How is thread affinity determined for non-Qt objects? What mechanism?

For example, I have an application that uses legacy code ... leveraging low-level socket library. When I create the non-Qt socket in the run method of the QThread, how does the Qt threading "know" that the socket has affinity with the child thread? Obviously it doesn't block the process on block read ... just wonder how/why?

Also, are QThreads kernel-level or library threads? It depends upon the OS and what Qt is built upon.

Thanks,
Ben

marcel
29th August 2007, 19:30
Also, are QThreads kernel-level or library threads? It depends upon the OS and what Qt is built upon.For example, on Windows, the _beginthreadex CRT function is used to create a QThread.
I am not sure if the underlying implementation is based on kernel threads, but it should be, since all modern operating systems do that.

Anyway, NT and above have a compliance layer for POSIX(therefore pthreads) but it is not documented and I don't think anyone has ever used it.



How is thread affinity determined for non-Qt objects? What mechanism?

For example, I have an application that uses legacy code ... leveraging low-level socket library. When I create the non-Qt socket in the run method of the QThread, how does the Qt threading "know" that the socket has affinity with the child thread? Obviously it doesn't block the process on block read ... just wonder how/why?

It is not determined in any way. The OS kernel takes care of that.
At the lowest level, the kernel gets the entry point of the code segment for the thread.
The socket code is part of that code segment. Therefore it is executed in the thread's context.

### Dataset content

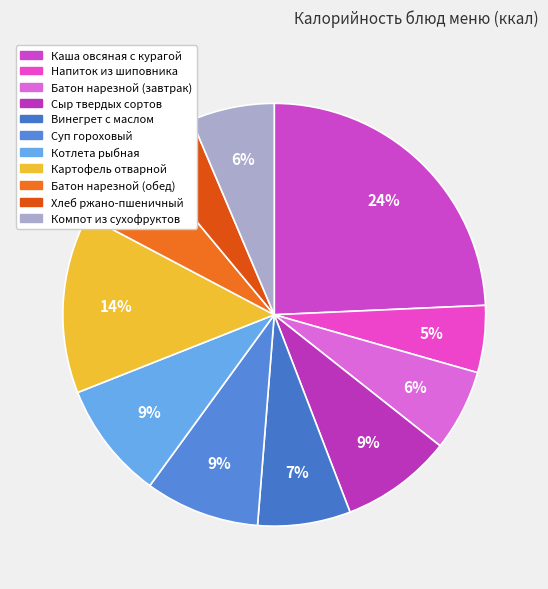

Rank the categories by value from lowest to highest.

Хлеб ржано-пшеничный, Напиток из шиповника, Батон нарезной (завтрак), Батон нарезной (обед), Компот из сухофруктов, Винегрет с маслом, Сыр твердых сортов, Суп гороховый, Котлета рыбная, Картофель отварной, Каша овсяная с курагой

### Tasks to carry out
- 1) Say whether each statement agrees with the Qt threads text. For each, answer yes or no and quote the words of the text that decide it.
(a) On Windows, a QThread is created with the _beginthreadex CRT function.
(b) The reply says the POSIX compliance layer in NT is documented.
(c) The reply says thread affinity for the non-Qt socket is determined by Qt.
- 2) Please answer these questions from the Qt threads text, one line each:
(a) What does the legacy code leverage?
(b) In which method of the QThread is the non-Qt socket created?
(c) At the lowest level, what does the kernel get?

### Results for each task
- 1)
(a) Yes: "on Windows, the _beginthreadex CRT function is used to create a QThread."
(b) No: "it is not documented"
(c) No: "It is not determined in any way. The OS kernel takes care of that."

- 2)
(a) A low-level socket library
(b) The run method
(c) The entry point of the code segment for the thread